A Sunscreens typically last a year. So if you bought new sunscreen last summer, it should still be effective. When in doubt, however, buy new. Tropical sun is strong.
When you do buy, buy smart. Read the label and avoid sunscreens that contain oxybenzone (also known as benzophenone-3).
A study from the Centers for Disease Control shows that nearly all Americans are contaminated with this popular sunscreen chemical. It was deemed safe in the 1970s, but new evidence has cast doubt on that. It has been linked to allergies, hormone disruption and cell damage, according to the Environmental Working Group (EWG). It's linked to low birth weight in baby girls whose mothers have been exposed during pregnancy. And it's a "penetration enhancer." It helps other chemicals penetrate the skin.

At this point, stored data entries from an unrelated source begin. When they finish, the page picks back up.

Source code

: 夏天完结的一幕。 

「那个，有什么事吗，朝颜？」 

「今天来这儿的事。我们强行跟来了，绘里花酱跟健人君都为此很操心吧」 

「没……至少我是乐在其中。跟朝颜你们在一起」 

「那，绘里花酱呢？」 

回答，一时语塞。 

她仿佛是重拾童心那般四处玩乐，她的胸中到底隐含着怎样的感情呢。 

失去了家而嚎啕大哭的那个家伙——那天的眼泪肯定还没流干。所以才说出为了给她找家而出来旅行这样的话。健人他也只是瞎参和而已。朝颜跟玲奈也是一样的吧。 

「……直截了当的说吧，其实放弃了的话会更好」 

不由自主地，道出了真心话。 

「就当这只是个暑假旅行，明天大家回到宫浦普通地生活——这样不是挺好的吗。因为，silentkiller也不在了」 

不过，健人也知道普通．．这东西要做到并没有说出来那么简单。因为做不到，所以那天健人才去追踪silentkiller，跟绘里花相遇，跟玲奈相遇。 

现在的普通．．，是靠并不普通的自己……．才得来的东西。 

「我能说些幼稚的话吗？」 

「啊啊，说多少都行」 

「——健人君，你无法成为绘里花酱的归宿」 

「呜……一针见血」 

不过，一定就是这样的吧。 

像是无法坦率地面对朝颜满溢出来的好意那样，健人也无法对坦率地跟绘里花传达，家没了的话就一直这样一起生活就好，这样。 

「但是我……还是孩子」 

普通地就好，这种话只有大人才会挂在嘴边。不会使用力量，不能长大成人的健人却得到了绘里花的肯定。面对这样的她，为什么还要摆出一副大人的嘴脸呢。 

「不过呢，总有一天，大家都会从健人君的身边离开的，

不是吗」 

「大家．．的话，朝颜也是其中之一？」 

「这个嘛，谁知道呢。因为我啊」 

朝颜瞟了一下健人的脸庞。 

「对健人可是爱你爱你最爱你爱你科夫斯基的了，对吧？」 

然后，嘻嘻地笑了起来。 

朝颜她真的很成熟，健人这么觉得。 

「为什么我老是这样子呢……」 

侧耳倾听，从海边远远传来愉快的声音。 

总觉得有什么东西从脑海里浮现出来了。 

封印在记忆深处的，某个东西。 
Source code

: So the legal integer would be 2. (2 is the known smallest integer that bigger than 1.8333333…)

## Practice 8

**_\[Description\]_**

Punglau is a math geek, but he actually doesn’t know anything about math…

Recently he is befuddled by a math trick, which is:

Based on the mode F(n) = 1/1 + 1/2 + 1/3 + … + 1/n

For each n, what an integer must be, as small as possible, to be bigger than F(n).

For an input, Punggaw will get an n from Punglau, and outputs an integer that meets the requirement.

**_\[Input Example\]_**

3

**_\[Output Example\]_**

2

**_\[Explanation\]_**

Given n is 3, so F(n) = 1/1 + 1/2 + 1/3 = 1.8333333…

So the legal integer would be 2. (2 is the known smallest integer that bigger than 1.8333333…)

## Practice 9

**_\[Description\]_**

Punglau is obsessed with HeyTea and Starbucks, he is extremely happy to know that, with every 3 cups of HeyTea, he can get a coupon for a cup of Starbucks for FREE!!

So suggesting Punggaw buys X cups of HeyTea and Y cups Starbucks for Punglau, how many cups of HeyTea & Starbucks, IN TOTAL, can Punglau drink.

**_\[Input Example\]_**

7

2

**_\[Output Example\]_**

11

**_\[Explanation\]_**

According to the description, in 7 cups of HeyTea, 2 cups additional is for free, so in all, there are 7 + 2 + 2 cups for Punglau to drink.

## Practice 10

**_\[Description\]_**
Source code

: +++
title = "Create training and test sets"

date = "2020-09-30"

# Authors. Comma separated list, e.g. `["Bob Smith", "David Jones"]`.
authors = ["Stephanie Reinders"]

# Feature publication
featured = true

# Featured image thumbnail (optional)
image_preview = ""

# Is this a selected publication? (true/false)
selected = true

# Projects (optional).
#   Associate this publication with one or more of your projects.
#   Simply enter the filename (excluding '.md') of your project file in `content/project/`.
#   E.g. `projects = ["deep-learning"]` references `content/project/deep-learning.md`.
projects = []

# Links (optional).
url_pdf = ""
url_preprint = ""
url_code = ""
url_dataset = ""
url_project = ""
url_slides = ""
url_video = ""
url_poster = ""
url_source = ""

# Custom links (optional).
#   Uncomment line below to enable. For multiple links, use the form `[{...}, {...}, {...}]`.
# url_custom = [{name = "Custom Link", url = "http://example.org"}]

The EWG recommends using sunscreens without oxybenzone (benzophenone-3). Choose those with zinc or titanium oxide as the active ingredients.
Finding them is not easy. You'll be reading lots of labels in the sunscreen aisle, and finding that most sunscreens contain oxybenzone. But oxybenzone-free suncreens are out there.
To speed your search, look for:
• Blue Lizard (anything without oxybenzone)
• California Baby
• Kiss My Face (paraben-free series)
• Neutrogena Sensitive Skin Sunblock
• Olay Defense Daily UV Moisturizer (with zinc)
• Walgreens Zinc Oxide for Face, Nose and Ears
• CVS with Zinc oxide
When using sunscreen, the EWG also recommends:
• SPF 30 or higher
• At least 7 percent zinc oxide or titanium dioxide for broad-spectrum protection
• Avoiding sprays or powders so there's no chance of inhaling chemicals
• Avoiding sunscreen with bug repellent (you may end up with too much pesticide exposure because you need to reapply sunscreen more often than you do bug repellent).